▸ MATERIAL TO PROCESS
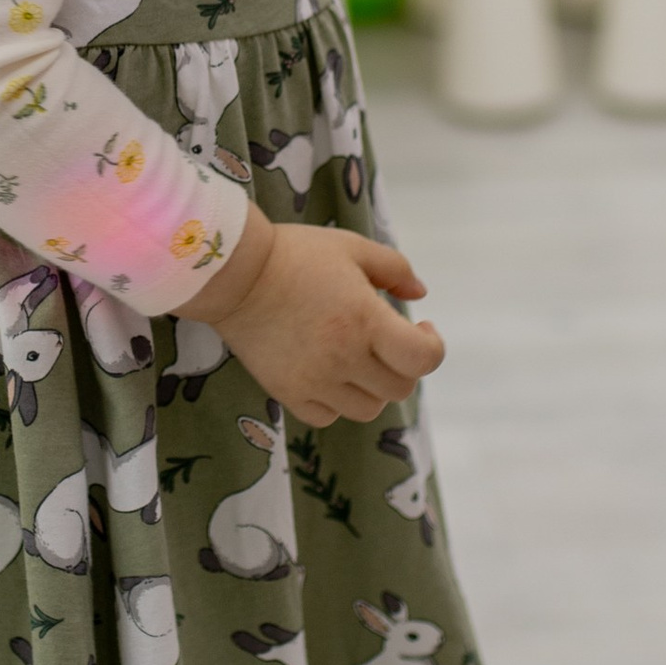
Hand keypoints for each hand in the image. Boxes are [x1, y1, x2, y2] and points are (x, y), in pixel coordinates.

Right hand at [185, 207, 443, 427]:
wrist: (234, 274)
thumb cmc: (296, 254)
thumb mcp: (352, 248)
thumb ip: (395, 269)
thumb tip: (420, 294)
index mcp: (366, 320)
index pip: (422, 359)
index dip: (432, 346)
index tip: (420, 329)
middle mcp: (344, 357)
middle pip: (399, 388)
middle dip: (402, 365)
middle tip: (387, 341)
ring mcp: (315, 381)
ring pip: (368, 409)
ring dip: (372, 387)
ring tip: (358, 359)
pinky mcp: (287, 393)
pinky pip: (327, 416)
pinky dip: (336, 402)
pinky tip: (329, 374)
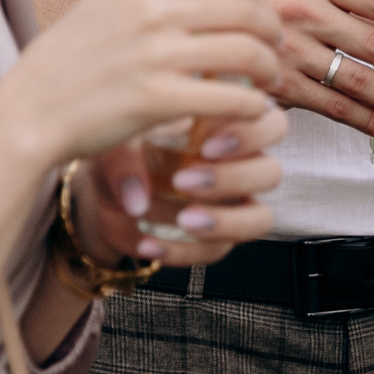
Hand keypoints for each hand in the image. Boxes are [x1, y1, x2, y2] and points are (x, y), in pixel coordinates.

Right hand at [3, 0, 285, 164]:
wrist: (28, 110)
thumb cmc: (70, 57)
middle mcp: (152, 8)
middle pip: (248, 8)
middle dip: (275, 28)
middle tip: (277, 44)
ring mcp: (155, 53)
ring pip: (246, 52)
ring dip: (269, 67)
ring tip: (267, 78)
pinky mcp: (156, 99)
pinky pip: (228, 97)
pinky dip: (250, 105)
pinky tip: (250, 110)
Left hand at [73, 105, 288, 264]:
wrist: (102, 193)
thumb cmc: (122, 152)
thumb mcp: (115, 144)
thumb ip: (124, 160)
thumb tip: (136, 199)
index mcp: (227, 126)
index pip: (270, 122)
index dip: (250, 133)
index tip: (207, 145)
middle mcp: (239, 166)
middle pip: (271, 172)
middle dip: (234, 178)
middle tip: (186, 181)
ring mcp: (231, 206)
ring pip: (260, 218)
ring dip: (225, 221)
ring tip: (183, 220)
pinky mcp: (214, 240)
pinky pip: (217, 252)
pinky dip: (184, 252)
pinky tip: (150, 244)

▸ WHAT TO WORK ON
Write out each entry exactly as given, but skip the pictures.

▸ RESPONSE TO THIS EXERCISE
Hand keypoints for each hand in the image. Boxes are [x1, y1, x2, y2] and points are (x, y), in pixel coordinates.

Right hand at [185, 207, 443, 427]:
wrist: (234, 274)
thumb cmc: (296, 254)
thumb mcp: (352, 248)
thumb ip: (395, 269)
thumb tip: (420, 294)
index mcp: (366, 320)
index pip: (422, 359)
index dip: (432, 346)
index tip: (420, 329)
middle mcp: (344, 357)
middle pip: (399, 388)
middle dip: (402, 365)
middle tip: (387, 341)
ring mcp: (315, 381)
ring pip: (368, 409)
ring dip: (372, 387)
ring tip: (358, 359)
pinky mcp: (287, 393)
pinky pip: (327, 416)
pinky dip: (336, 402)
pinky tip: (329, 374)
Hand keypoints for each hand in the image. Boxes are [x1, y1, x2, y2] and points are (x, y), in pixel coordinates.

Right hand at [3, 0, 285, 164]:
wrist: (28, 110)
thumb cmc: (70, 57)
middle mcp: (152, 8)
middle pip: (248, 8)
middle dip: (275, 28)
middle tip: (277, 44)
ring mcp: (155, 53)
ring pip: (246, 52)
ring dip: (269, 67)
ring tip: (267, 78)
pinky mcp: (156, 99)
pinky pip: (228, 97)
pinky dip: (250, 105)
pinky tip: (250, 110)
Left hand at [73, 105, 288, 264]:
wrist: (102, 193)
thumb cmc: (122, 152)
thumb mcp: (115, 144)
thumb ip: (124, 160)
thumb tip: (136, 199)
index mcp: (227, 126)
index pip: (270, 122)
index dip: (250, 133)
index tip: (207, 145)
middle mcp: (239, 166)
middle pip: (271, 172)
middle dip: (234, 178)
middle tip: (186, 181)
ring mcp: (231, 206)
ring pip: (260, 218)
ring dip: (225, 221)
ring tip: (183, 220)
pinky mcp: (214, 240)
pinky pip: (217, 252)
pinky dip: (184, 252)
pinky tip: (150, 244)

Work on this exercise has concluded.